The study comprised a commissioning cohort of 100 patients with cranial tumors treated using a conventional CT-based/MR-assisted RT workflow and a validation cohort of 30 patients with grade IV glioblastomas treated using an MR-only workflow. A CE-marked artificial-intelligence-based sCT product was utilized. The delineation accuracy comparison was performed using dice similarity coefficient (DSC) and average Hausdorff distance (AHD). Artefacts within the commissioning cohort were visually inspected, classified and an estimation of thickness was derived using Hausdorff distance (HD). For the validation cohort, boolean operators were used to extract artefact volumes adjacent to the target and contrasted to the planning treatment volume.

RESULTS

The combination of high DSC (0.94) and low AHD (0.04 mm) indicates equal target delineation capacity between sCT images and conventional CT scans. However, the results for organs at risk delineation were less consistent, likely because of voxel size differences between sCT images and CT scans and absence of standardized delineation routines. Artefacts observed in sCT images appeared as enhancements of cranial bone. When close to the target, they could affect its definition.

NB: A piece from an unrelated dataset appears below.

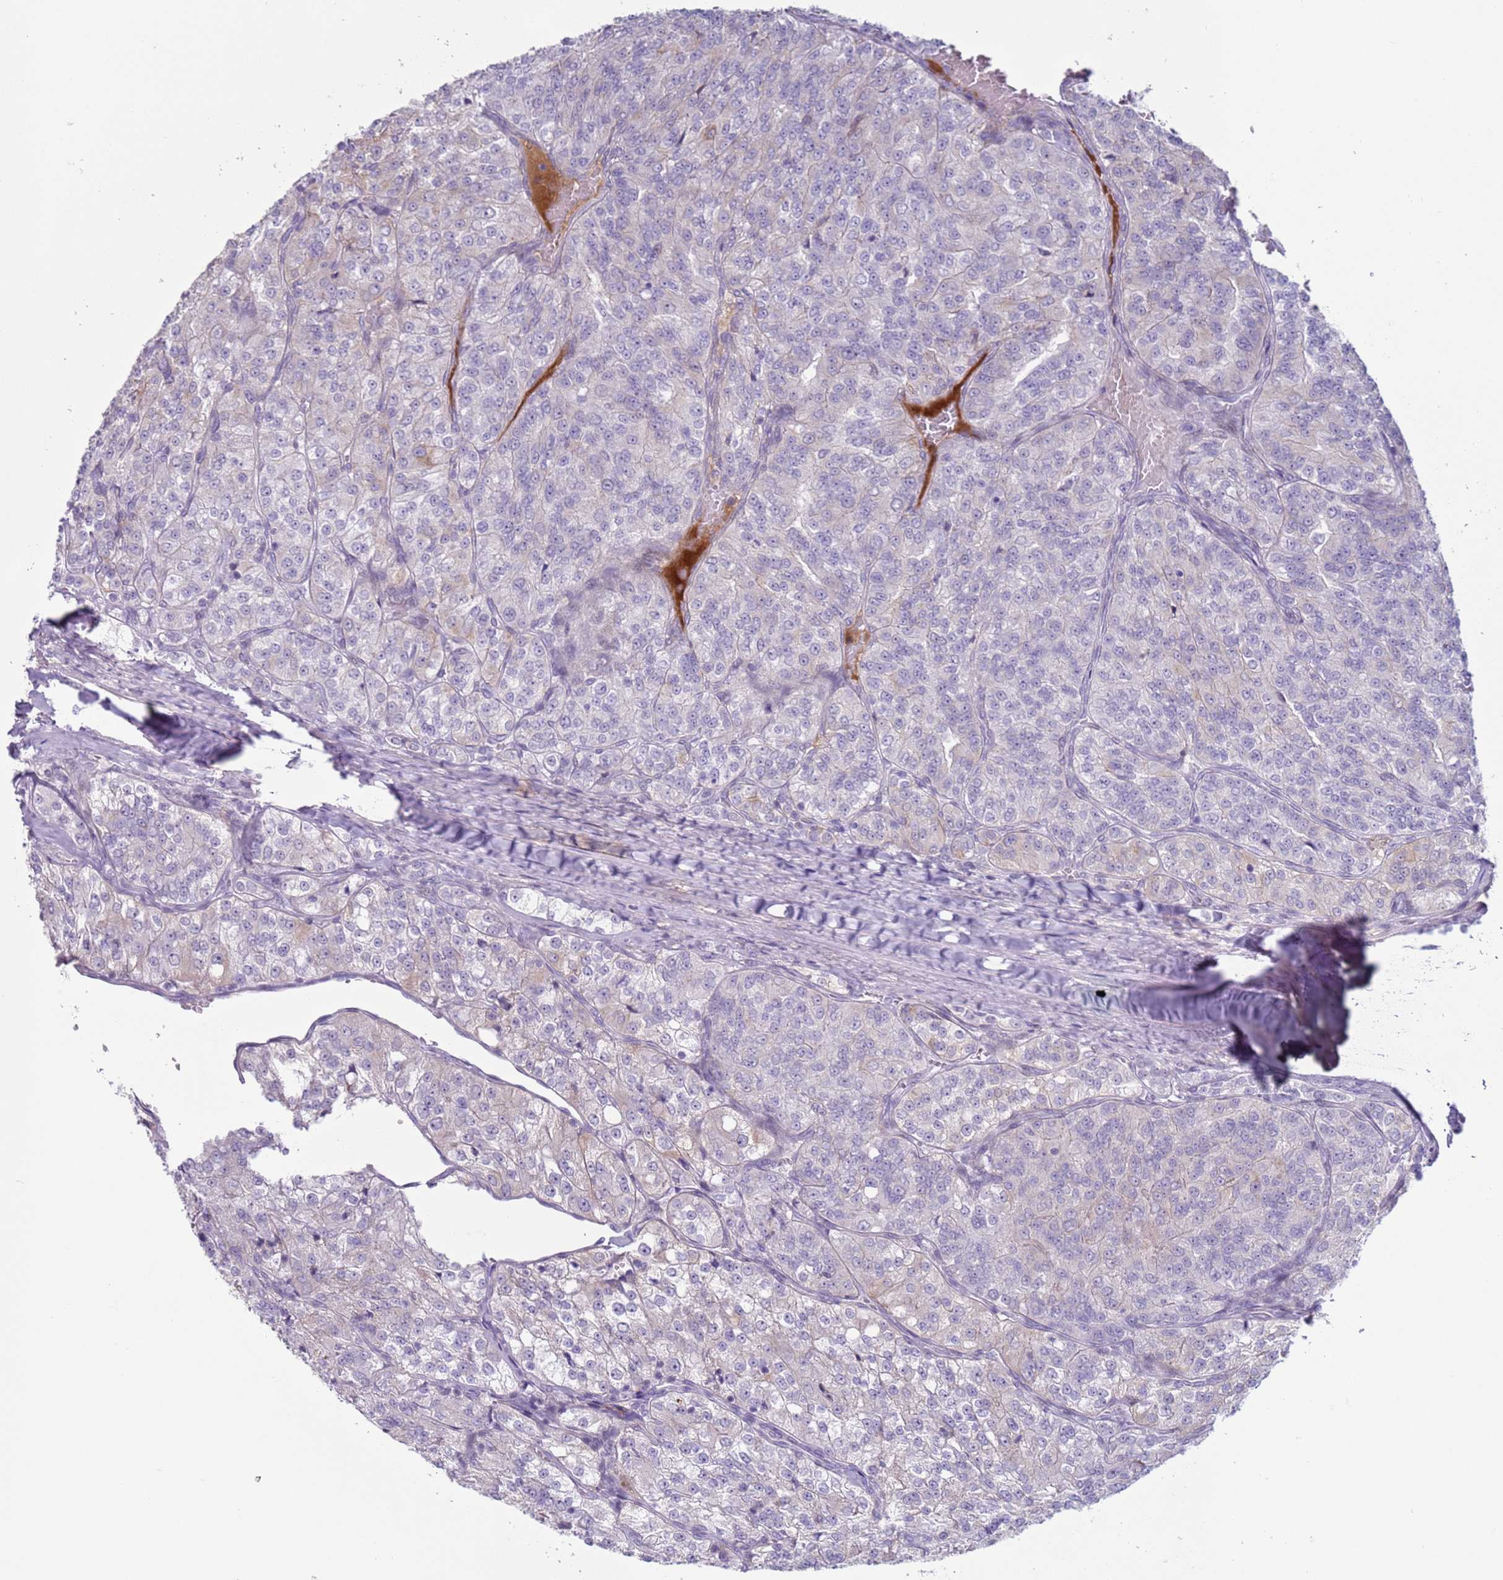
{"staining": {"intensity": "negative", "quantity": "none", "location": "none"}, "tissue": "renal cancer", "cell_type": "Tumor cells", "image_type": "cancer", "snomed": [{"axis": "morphology", "description": "Adenocarcinoma, NOS"}, {"axis": "topography", "description": "Kidney"}], "caption": "Renal cancer was stained to show a protein in brown. There is no significant staining in tumor cells.", "gene": "NPAP1", "patient": {"sex": "female", "age": 63}}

Therefore, in the validation cohort the clinical target volume (CTV) was expanded towards the bone by 3.5 mm, as estimated by HD analysis. Subsequent analysis on cone-beam CT scans showed that the CTV adjustment was enough to provide acceptable target coverage.

CONCLUSION

The tested sCT product performed on par with conventional CT in terms of contouring capability. Additionally, this study provides both the first comprehensive classification of metal artefacts on a sCT product and a novel method to assess the clinical impact of artefacts caused by SFDs on target delineation. This methodology encourages similar analysis for other sCT products.

摘要

背景

磁共振(MR)成像在放射治疗(RT)工作流程中的应用提高了轮廓精度,但与 CT 扫描配准时会引入几何不确定性。合成 CT(sCT)图像可以最小化这些不确定性并简化 RT 工作流程。本研究旨在比较 sCT 图像与传统 CT 基/MR 辅助 RT 工作流程的轮廓能力,重点是管理由手术固定装置(SFD)引起的伪影。

方法

该研究包括一个由 100 例接受传统 CT 基/MR 辅助 RT 工作流程治疗的颅肿瘤患者组成的委托队列和一个由 30 例接受 MR 仅工作流程治疗的 IV 级胶质母细胞瘤患者组成的验证队列。使用了一种经过 CE 标记的基于人工智能的 sCT 产品。使用 Dice 相似系数(DSC)和平均 Hausdorff 距离(AHD)进行轮廓准确性比较。在委托队列中,通过目视检查、分类和使用 Hausdorff 距离(HD)估计厚度来评估伪影。对于验证队列,使用布尔运算符提取与靶区相邻的伪影体积,并与计划治疗体积进行对比。

结果

高 DSC(0.94)和低 AHD(0.04 毫米)的组合表明 sCT 图像和常规 CT 扫描具有相等的靶区勾画能力。然而,对危及器官的勾画结果则不太一致,这可能是由于 sCT 图像与 CT 扫描之间的体素大小差异以及缺乏标准化的勾画常规。sCT 图像中观察到的伪影表现为颅骨增强。当靠近靶区时,它们可能会影响其定义。因此,在验证队列中,根据 HD 分析,将临床靶区(CTV)向骨侧扩展了 3.5 毫米。随后在锥形束 CT 扫描上的分析表明,CTV 调整足以提供可接受的靶区覆盖。

结论

在所测试的 sCT 产品中,在轮廓能力方面与常规 CT 相当。此外,本研究提供了对 sCT 产品上金属伪影的首次全面分类,并提供了一种新的方法来评估 SFD 引起的伪影对靶区勾画的临床影响。这种方法鼓励对其他 sCT 产品进行类似的分析。